BEGIN
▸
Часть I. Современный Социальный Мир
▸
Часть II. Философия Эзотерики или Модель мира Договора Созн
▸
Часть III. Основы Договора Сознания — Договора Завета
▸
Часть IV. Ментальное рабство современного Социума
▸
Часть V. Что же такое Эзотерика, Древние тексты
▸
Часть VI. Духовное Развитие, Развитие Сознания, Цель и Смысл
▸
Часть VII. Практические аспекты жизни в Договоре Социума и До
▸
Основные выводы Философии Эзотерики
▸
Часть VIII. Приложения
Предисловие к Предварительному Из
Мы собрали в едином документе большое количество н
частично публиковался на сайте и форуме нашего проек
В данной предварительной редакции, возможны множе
END
* Exercise brief
Only one thing belongs in the reply: the exact lines of the listing above, from the one with "Часть VI. Духовное" through its last line.

* Expected answer
Часть VI. Духовное Развитие, Развитие Сознания, Цель и Смысл
▸
Часть VII. Практические аспекты жизни в Договоре Социума и До
▸
Основные выводы Философии Эзотерики
▸
Часть VIII. Приложения
Предисловие к Предварительному Из
Мы собрали в едином документе большое количество н
частично публиковался на сайте и форуме нашего проек
В данной предварительной редакции, возможны множе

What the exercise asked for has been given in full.